Exploring the hidden risks of deploying black-box AI tools in high-stakes private equity workflows.

Underlying Team 2026-07-10 4 min read

In the rush to adopt AI, many Private Equity firms are inadvertently introducing massive risk into their deal execution process. The appeal of “instant analysis” is strong, but what happens when the analysis is wrong?

The Black Box Problem

When a traditional analyst reviews a document, there is a clear chain of custody. You know who reviewed what, when they reviewed it, and what methodology they applied.

When you use a generic AI tool, that chain of custody is destroyed. The AI acts as a “black box,” producing answers without a verifiable trail of how it arrived at them. If a critical liability is missed during diligence, the firm cannot point to a process—they can only point to a prompt.

The Solution: Review Gates

At Underlying, we believe the solution is not to avoid AI, but to constrain it.
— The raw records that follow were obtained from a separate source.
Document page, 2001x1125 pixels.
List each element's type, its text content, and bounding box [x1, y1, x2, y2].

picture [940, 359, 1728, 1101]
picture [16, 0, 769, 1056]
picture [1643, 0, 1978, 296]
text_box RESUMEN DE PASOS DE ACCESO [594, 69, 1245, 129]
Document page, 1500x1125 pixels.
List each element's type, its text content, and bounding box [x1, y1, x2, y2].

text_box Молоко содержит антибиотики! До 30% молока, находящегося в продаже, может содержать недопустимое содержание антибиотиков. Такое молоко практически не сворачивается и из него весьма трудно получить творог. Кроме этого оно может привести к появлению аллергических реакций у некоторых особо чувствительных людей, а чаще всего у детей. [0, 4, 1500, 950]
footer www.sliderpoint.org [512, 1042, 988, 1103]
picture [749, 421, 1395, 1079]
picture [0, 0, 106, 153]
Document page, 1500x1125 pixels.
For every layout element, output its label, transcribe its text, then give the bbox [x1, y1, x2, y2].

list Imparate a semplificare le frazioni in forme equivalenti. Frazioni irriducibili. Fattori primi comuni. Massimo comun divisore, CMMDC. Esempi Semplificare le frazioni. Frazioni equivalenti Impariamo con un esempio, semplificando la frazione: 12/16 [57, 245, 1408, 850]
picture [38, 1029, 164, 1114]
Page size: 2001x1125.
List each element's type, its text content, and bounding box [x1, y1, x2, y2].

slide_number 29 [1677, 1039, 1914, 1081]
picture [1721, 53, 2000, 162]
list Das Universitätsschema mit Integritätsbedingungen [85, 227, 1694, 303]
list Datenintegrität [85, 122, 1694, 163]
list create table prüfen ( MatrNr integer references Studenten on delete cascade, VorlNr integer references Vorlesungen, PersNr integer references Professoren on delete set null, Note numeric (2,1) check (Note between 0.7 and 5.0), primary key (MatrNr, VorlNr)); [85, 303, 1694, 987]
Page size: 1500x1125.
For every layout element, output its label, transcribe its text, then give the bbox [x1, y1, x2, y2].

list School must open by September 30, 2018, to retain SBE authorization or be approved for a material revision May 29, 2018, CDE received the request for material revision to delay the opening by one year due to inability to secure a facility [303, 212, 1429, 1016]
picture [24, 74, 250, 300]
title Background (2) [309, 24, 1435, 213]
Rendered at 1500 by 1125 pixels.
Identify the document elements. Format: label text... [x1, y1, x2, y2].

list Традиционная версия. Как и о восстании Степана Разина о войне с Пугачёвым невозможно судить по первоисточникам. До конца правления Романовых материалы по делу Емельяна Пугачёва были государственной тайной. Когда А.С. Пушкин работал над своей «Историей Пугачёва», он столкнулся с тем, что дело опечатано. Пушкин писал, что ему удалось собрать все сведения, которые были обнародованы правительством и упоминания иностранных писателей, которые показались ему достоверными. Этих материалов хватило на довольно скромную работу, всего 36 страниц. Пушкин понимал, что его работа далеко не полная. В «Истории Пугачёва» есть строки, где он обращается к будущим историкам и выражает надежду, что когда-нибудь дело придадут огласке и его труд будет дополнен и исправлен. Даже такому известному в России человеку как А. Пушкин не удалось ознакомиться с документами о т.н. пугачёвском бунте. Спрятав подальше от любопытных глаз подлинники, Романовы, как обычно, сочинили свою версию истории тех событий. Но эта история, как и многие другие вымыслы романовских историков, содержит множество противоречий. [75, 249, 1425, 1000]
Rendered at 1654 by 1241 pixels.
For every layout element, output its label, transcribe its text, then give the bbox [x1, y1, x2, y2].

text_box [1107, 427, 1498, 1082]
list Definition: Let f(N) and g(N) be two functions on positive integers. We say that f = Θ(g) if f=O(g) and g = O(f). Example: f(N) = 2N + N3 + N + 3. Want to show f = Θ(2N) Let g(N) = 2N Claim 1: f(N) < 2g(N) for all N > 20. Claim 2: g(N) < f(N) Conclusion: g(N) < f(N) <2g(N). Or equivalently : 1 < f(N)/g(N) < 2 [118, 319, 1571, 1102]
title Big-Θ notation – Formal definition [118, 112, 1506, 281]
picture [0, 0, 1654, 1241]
By implementing a structural Review Gate, we force human interaction at the most critical moment: validation. The AI extracts the facts and links them to the source documents, but a human reviewer must click “Approve” or “Flag” before that fact can be used in any deliverable.

This approach gives firms the best of both worlds: the massive scalability of AI document processing, coupled with the rigorous accountability and defensibility of traditional due diligence.